◆ Exercise details
Please return every record exactly as written, leaving out the pictures.

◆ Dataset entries

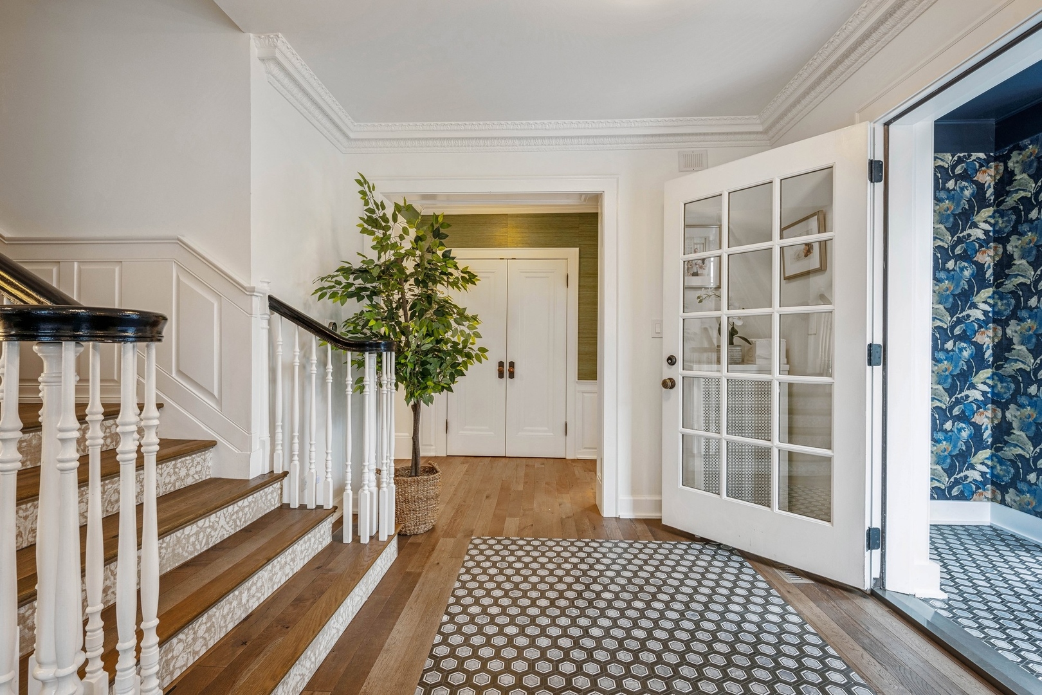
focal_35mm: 16
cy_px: 348
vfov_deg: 73.7
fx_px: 463
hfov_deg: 96.7
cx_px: 521
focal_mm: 16
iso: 200
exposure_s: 1/2
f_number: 9.5
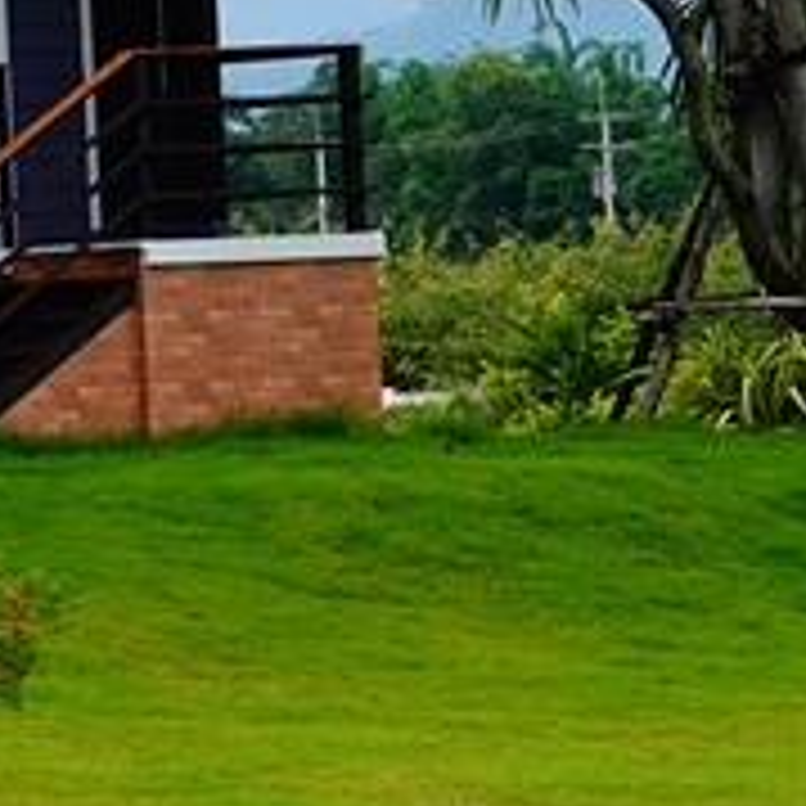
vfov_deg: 4.4
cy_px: -344
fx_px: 10405
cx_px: -360
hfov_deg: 4.4
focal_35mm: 395
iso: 400
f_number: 3.5
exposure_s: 1/2000
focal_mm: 30.5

◆ Response box
focal_35mm: 16
cy_px: 348
vfov_deg: 73.7
fx_px: 463
hfov_deg: 96.7
cx_px: 521
focal_mm: 16
iso: 200
exposure_s: 1/2
f_number: 9.5
vfov_deg: 4.4
cy_px: -344
fx_px: 10405
cx_px: -360
hfov_deg: 4.4
focal_35mm: 395
iso: 400
f_number: 3.5
exposure_s: 1/2000
focal_mm: 30.5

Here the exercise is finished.